Closed Captioning Improves Literacy in Children (and Adults!)

The statistics are astounding: 42 million American adults are illiterate and 50 million are unable to read higher than a 4th-grade reading level. Studies show that frequent reading improves reading proficiency, although sadly, according to the “Washington Post,” only one in four Americans actually read a book in the past year. Instead of reading books, the average child in America watches 20 hours of TV each week. How do we remedy this ongoing problem? What if watching television could actually improve literacy?

According to studies conducted in Finland, it can! Children in Finland watch as much TV as Americans and even attend school less. Yet, they rank higher in educational achievement and literacy. Jim Trelease states in “The Read-Aloud Handbook” that Finland’s high test scores are due to their use of closed captions.  Children in Finland want to watch American sitcoms but are only able to understand them by watching the Finnish words at the bottom of the screen. Therefore, they must read to watch!
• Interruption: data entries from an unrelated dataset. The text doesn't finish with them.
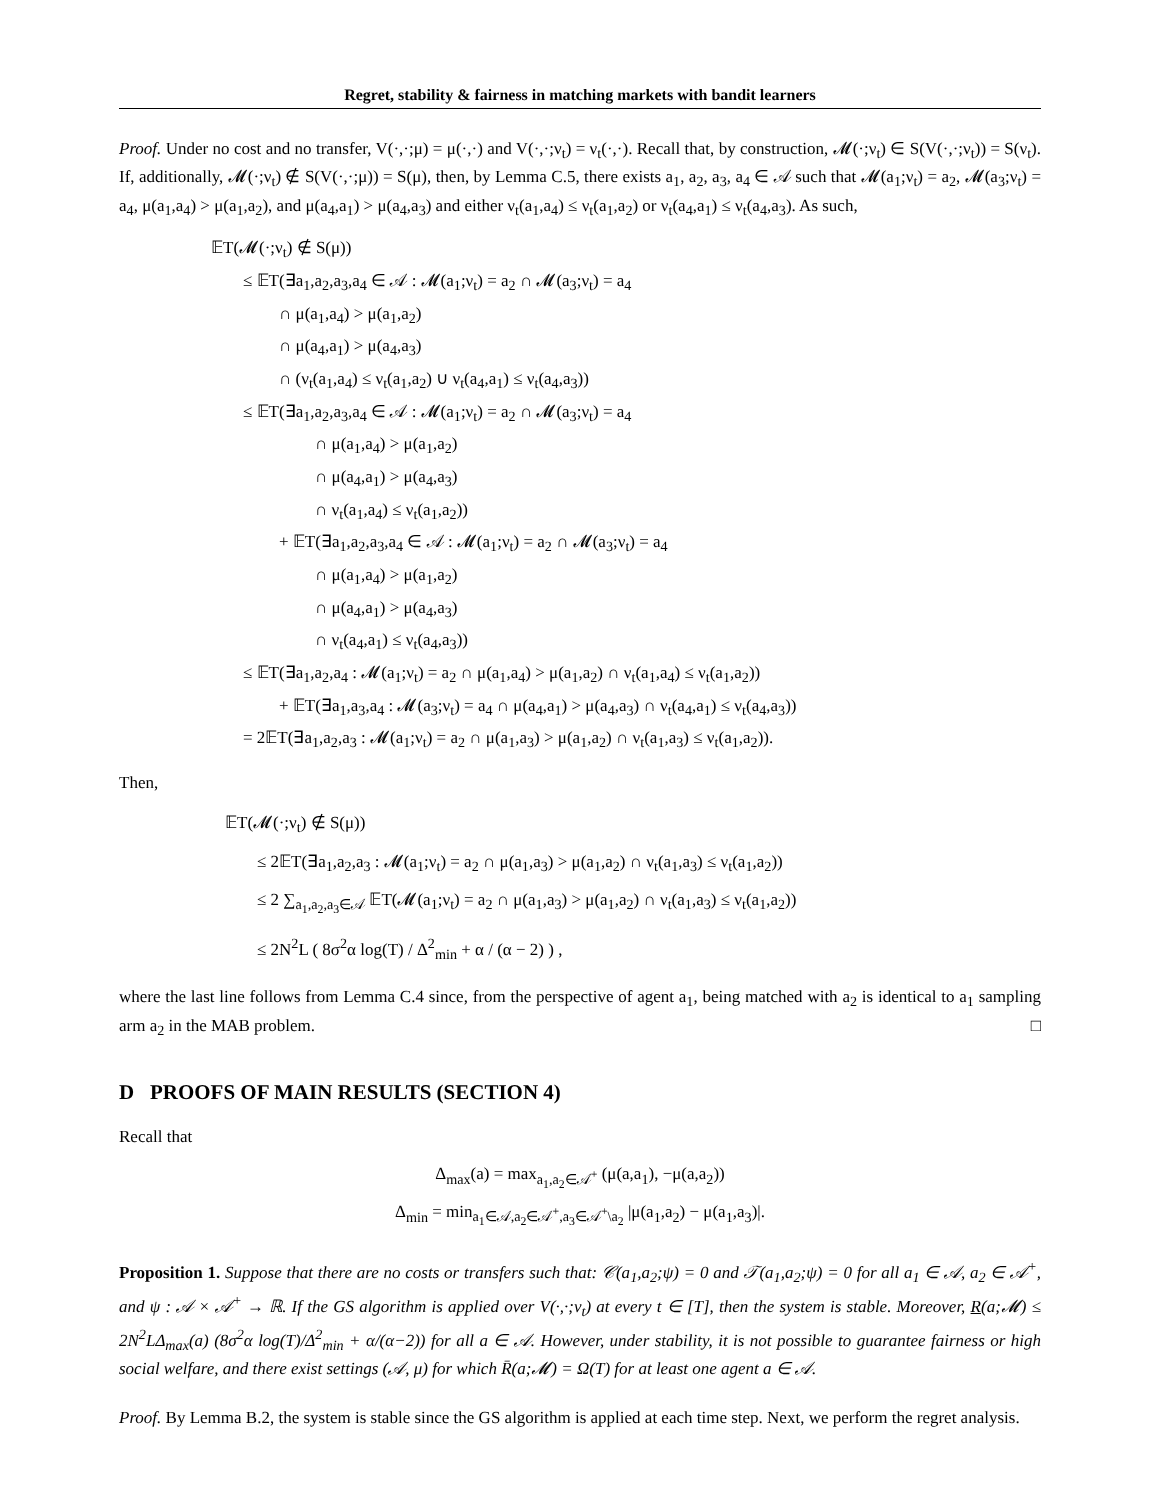Regret, stability & fairness in matching markets with bandit learners
Proof. Under no cost and no transfer, V(·,·;μ) = μ(·,·) and V(·,·;ν<sub>t</sub>) = ν<sub>t</sub>(·,·). Recall that, by construction, 𝓜(·;ν<sub>t</sub>) ∈ S(V(·,·;ν<sub>t</sub>)) = S(ν<sub>t</sub>). If, additionally, 𝓜(·;ν<sub>t</sub>) ∉ S(V(·,·;μ)) = S(μ), then, by Lemma C.5, there exists a<sub>1</sub>, a<sub>2</sub>, a<sub>3</sub>, a<sub>4</sub> ∈ 𝒜 such that 𝓜(a<sub>1</sub>;ν<sub>t</sub>) = a<sub>2</sub>, 𝓜(a<sub>3</sub>;ν<sub>t</sub>) = a<sub>4</sub>, μ(a<sub>1</sub>,a<sub>4</sub>) > μ(a<sub>1</sub>,a<sub>2</sub>), and μ(a<sub>4</sub>,a<sub>1</sub>) > μ(a<sub>4</sub>,a<sub>3</sub>) and either ν<sub>t</sub>(a<sub>1</sub>,a<sub>4</sub>) ≤ ν<sub>t</sub>(a<sub>1</sub>,a<sub>2</sub>) or ν<sub>t</sub>(a<sub>4</sub>,a<sub>1</sub>) ≤ ν<sub>t</sub>(a<sub>4</sub>,a<sub>3</sub>). As such,
𝔼T(𝓜(·;ν<sub>t</sub>) ∉ S(μ))
≤ 𝔼T(∃a<sub>1</sub>,a<sub>2</sub>,a<sub>3</sub>,a<sub>4</sub> ∈ 𝒜 : 𝓜(a<sub>1</sub>;ν<sub>t</sub>) = a<sub>2</sub> ∩ 𝓜(a<sub>3</sub>;ν<sub>t</sub>) = a<sub>4</sub>
∩ μ(a<sub>1</sub>,a<sub>4</sub>) > μ(a<sub>1</sub>,a<sub>2</sub>)
∩ μ(a<sub>4</sub>,a<sub>1</sub>) > μ(a<sub>4</sub>,a<sub>3</sub>)
∩ (ν<sub>t</sub>(a<sub>1</sub>,a<sub>4</sub>) ≤ ν<sub>t</sub>(a<sub>1</sub>,a<sub>2</sub>) ∪ ν<sub>t</sub>(a<sub>4</sub>,a<sub>1</sub>) ≤ ν<sub>t</sub>(a<sub>4</sub>,a<sub>3</sub>))
≤ 𝔼T(∃a<sub>1</sub>,a<sub>2</sub>,a<sub>3</sub>,a<sub>4</sub> ∈ 𝒜 : 𝓜(a<sub>1</sub>;ν<sub>t</sub>) = a<sub>2</sub> ∩ 𝓜(a<sub>3</sub>;ν<sub>t</sub>) = a<sub>4</sub>
∩ μ(a<sub>1</sub>,a<sub>4</sub>) > μ(a<sub>1</sub>,a<sub>2</sub>)
∩ μ(a<sub>4</sub>,a<sub>1</sub>) > μ(a<sub>4</sub>,a<sub>3</sub>)
∩ ν<sub>t</sub>(a<sub>1</sub>,a<sub>4</sub>) ≤ ν<sub>t</sub>(a<sub>1</sub>,a<sub>2</sub>))
+ 𝔼T(∃a<sub>1</sub>,a<sub>2</sub>,a<sub>3</sub>,a<sub>4</sub> ∈ 𝒜 : 𝓜(a<sub>1</sub>;ν<sub>t</sub>) = a<sub>2</sub> ∩ 𝓜(a<sub>3</sub>;ν<sub>t</sub>) = a<sub>4</sub>
∩ μ(a<sub>1</sub>,a<sub>4</sub>) > μ(a<sub>1</sub>,a<sub>2</sub>)
∩ μ(a<sub>4</sub>,a<sub>1</sub>) > μ(a<sub>4</sub>,a<sub>3</sub>)
∩ ν<sub>t</sub>(a<sub>4</sub>,a<sub>1</sub>) ≤ ν<sub>t</sub>(a<sub>4</sub>,a<sub>3</sub>))
≤ 𝔼T(∃a<sub>1</sub>,a<sub>2</sub>,a<sub>4</sub> : 𝓜(a<sub>1</sub>;ν<sub>t</sub>) = a<sub>2</sub> ∩ μ(a<sub>1</sub>,a<sub>4</sub>) > μ(a<sub>1</sub>,a<sub>2</sub>) ∩ ν<sub>t</sub>(a<sub>1</sub>,a<sub>4</sub>) ≤ ν<sub>t</sub>(a<sub>1</sub>,a<sub>2</sub>))
+ 𝔼T(∃a<sub>1</sub>,a<sub>3</sub>,a<sub>4</sub> : 𝓜(a<sub>3</sub>;ν<sub>t</sub>) = a<sub>4</sub> ∩ μ(a<sub>4</sub>,a<sub>1</sub>) > μ(a<sub>4</sub>,a<sub>3</sub>) ∩ ν<sub>t</sub>(a<sub>4</sub>,a<sub>1</sub>) ≤ ν<sub>t</sub>(a<sub>4</sub>,a<sub>3</sub>))
= 2𝔼T(∃a<sub>1</sub>,a<sub>2</sub>,a<sub>3</sub> : 𝓜(a<sub>1</sub>;ν<sub>t</sub>) = a<sub>2</sub> ∩ μ(a<sub>1</sub>,a<sub>3</sub>) > μ(a<sub>1</sub>,a<sub>2</sub>) ∩ ν<sub>t</sub>(a<sub>1</sub>,a<sub>3</sub>) ≤ ν<sub>t</sub>(a<sub>1</sub>,a<sub>2</sub>)).
Then,
𝔼T(𝓜(·;ν<sub>t</sub>) ∉ S(μ))
≤ 2𝔼T(∃a<sub>1</sub>,a<sub>2</sub>,a<sub>3</sub> : 𝓜(a<sub>1</sub>;ν<sub>t</sub>) = a<sub>2</sub> ∩ μ(a<sub>1</sub>,a<sub>3</sub>) > μ(a<sub>1</sub>,a<sub>2</sub>) ∩ ν<sub>t</sub>(a<sub>1</sub>,a<sub>3</sub>) ≤ ν<sub>t</sub>(a<sub>1</sub>,a<sub>2</sub>))
≤ 2 ∑<sub>a<sub>1</sub>,a<sub>2</sub>,a<sub>3</sub>∈𝒜</sub> 𝔼T(𝓜(a<sub>1</sub>;ν<sub>t</sub>) = a<sub>2</sub> ∩ μ(a<sub>1</sub>,a<sub>3</sub>) > μ(a<sub>1</sub>,a<sub>2</sub>) ∩ ν<sub>t</sub>(a<sub>1</sub>,a<sub>3</sub>) ≤ ν<sub>t</sub>(a<sub>1</sub>,a<sub>2</sub>))
≤ 2N<sup>2</sup>L ( 8σ<sup>2</sup>α log(T) / Δ<sup>2</sup><sub>min</sub> + α / (α − 2) ) ,
where the last line follows from Lemma C.4 since, from the perspective of agent a<sub>1</sub>, being matched with a<sub>2</sub> is identical to a<sub>1</sub> sampling arm a<sub>2</sub> in the MAB problem. □
D PROOFS OF MAIN RESULTS (SECTION 4)
Recall that
Δ<sub>max</sub>(a) = max<sub>a<sub>1</sub>,a<sub>2</sub>∈𝒜<sup>+</sup></sub> (μ(a,a<sub>1</sub>), −μ(a,a<sub>2</sub>))
Δ<sub>min</sub> = min<sub>a<sub>1</sub>∈𝒜,a<sub>2</sub>∈𝒜<sup>+</sup>,a<sub>3</sub>∈𝒜<sup>+</sup>\a<sub>2</sub></sub> |μ(a<sub>1</sub>,a<sub>2</sub>) − μ(a<sub>1</sub>,a<sub>3</sub>)|.
Proposition 1. Suppose that there are no costs or transfers such that: 𝒞(a<sub>1</sub>,a<sub>2</sub>;ψ) = 0 and 𝒯(a<sub>1</sub>,a<sub>2</sub>;ψ) = 0 for all a<sub>1</sub> ∈ 𝒜, a<sub>2</sub> ∈ 𝒜<sup>+</sup>, and ψ : 𝒜 × 𝒜<sup>+</sup> → ℝ. If the GS algorithm is applied over V(·,·;ν<sub>t</sub>) at every t ∈ [T], then the system is stable. Moreover, R(a;𝓜) ≤ 2N<sup>2</sup>LΔ<sub>max</sub>(a) (8σ<sup>2</sup>α log(T)/Δ<sup>2</sup><sub>min</sub> + α/(α−2)) for all a ∈ 𝒜. However, under stability, it is not possible to guarantee fairness or high social welfare, and there exist settings (𝒜, μ) for which R̄(a;𝓜) = Ω(T) for at least one agent a ∈ 𝒜.
Proof. By Lemma B.2, the system is stable since the GS algorithm is applied at each time step. Next, we perform the regret analysis.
Victoria Winterhalter Brame conducted her own study after reading Trealease’s book. In her article “TV that Teaches: Using Closed Captions,” she writes about introducing her daughter to closed captioning at a young age and that once her daughter started Kindergarten, she began to recognize her vocabulary words on the screen while watching television.

Perhaps there is a simple solution to this nationwide problem of illiteracy and reading deficiency: turn on the closed- captions!